(Collected data entries)
────────────────

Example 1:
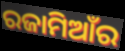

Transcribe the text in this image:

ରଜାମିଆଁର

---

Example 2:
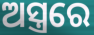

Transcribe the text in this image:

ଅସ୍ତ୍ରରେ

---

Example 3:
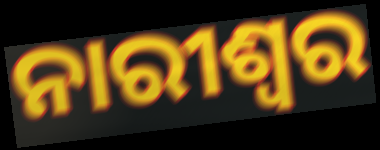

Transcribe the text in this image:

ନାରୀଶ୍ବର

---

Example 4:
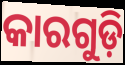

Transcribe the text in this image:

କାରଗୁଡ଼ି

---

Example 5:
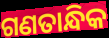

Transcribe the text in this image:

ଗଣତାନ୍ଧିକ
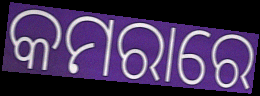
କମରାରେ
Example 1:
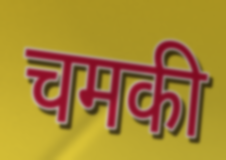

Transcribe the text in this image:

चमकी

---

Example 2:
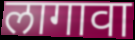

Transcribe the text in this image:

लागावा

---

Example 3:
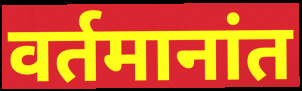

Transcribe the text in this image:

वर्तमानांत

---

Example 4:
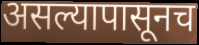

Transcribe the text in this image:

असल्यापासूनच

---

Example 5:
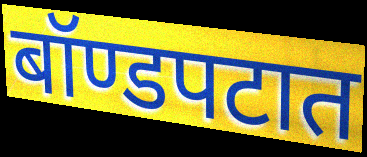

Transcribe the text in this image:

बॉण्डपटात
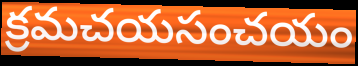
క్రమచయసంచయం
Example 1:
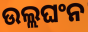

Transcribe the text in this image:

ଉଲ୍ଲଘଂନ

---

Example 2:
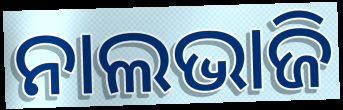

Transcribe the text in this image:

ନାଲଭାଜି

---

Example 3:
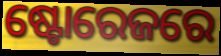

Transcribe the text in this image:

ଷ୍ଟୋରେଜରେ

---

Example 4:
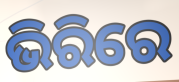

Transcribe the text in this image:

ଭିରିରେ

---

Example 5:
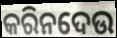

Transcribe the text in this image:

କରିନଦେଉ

────────────────

• [ASSIGNMENT]:
Each entry is to be given again exactly as it stands, with its pictures removed.

• [OUTPUT OF THE TASK]:
Example 1:

Transcribe the text in this image:

ରଜାମିଆଁର

---

Example 2:

Transcribe the text in this image:

ଅସ୍ତ୍ରରେ

---

Example 3:

Transcribe the text in this image:

ନାରୀଶ୍ବର

---

Example 4:

Transcribe the text in this image:

କାରଗୁଡ଼ି

---

Example 5:

Transcribe the text in this image:

ଗଣତାନ୍ଧିକ
କମରାରେ
Example 1:

Transcribe the text in this image:

चमकी

---

Example 2:

Transcribe the text in this image:

लागावा

---

Example 3:

Transcribe the text in this image:

वर्तमानांत

---

Example 4:

Transcribe the text in this image:

असल्यापासूनच

---

Example 5:

Transcribe the text in this image:

बॉण्डपटात
క్రమచయసంచయం
Example 1:

Transcribe the text in this image:

ଉଲ୍ଲଘଂନ

---

Example 2:

Transcribe the text in this image:

ନାଲଭାଜି

---

Example 3:

Transcribe the text in this image:

ଷ୍ଟୋରେଜରେ

---

Example 4:

Transcribe the text in this image:

ଭିରିରେ

---

Example 5:

Transcribe the text in this image:

କରିନଦେଉ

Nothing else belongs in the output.